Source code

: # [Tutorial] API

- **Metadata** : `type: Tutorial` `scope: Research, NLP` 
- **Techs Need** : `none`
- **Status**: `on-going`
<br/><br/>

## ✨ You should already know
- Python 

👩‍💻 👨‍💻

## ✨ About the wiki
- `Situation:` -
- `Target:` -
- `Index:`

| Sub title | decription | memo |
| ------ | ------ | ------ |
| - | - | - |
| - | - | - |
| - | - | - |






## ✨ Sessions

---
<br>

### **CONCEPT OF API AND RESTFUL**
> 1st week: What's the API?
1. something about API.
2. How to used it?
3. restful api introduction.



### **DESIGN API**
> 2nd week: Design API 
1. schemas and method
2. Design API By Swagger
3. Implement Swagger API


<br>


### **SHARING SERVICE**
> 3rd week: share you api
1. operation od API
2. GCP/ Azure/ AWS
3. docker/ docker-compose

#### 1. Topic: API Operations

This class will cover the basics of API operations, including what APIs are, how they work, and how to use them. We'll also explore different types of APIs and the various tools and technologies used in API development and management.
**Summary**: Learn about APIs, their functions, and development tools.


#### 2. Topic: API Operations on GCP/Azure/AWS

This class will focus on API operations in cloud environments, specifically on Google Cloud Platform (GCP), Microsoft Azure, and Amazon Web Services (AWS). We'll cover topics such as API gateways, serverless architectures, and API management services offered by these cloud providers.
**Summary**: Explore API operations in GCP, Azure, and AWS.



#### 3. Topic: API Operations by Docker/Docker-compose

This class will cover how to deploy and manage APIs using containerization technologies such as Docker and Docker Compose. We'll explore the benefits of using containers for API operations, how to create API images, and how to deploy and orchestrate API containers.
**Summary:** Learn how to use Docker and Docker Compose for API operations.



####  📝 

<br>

**Job:** State how many lines of the records above contain the word "Summary", giving only that number.

**Final answer:** 3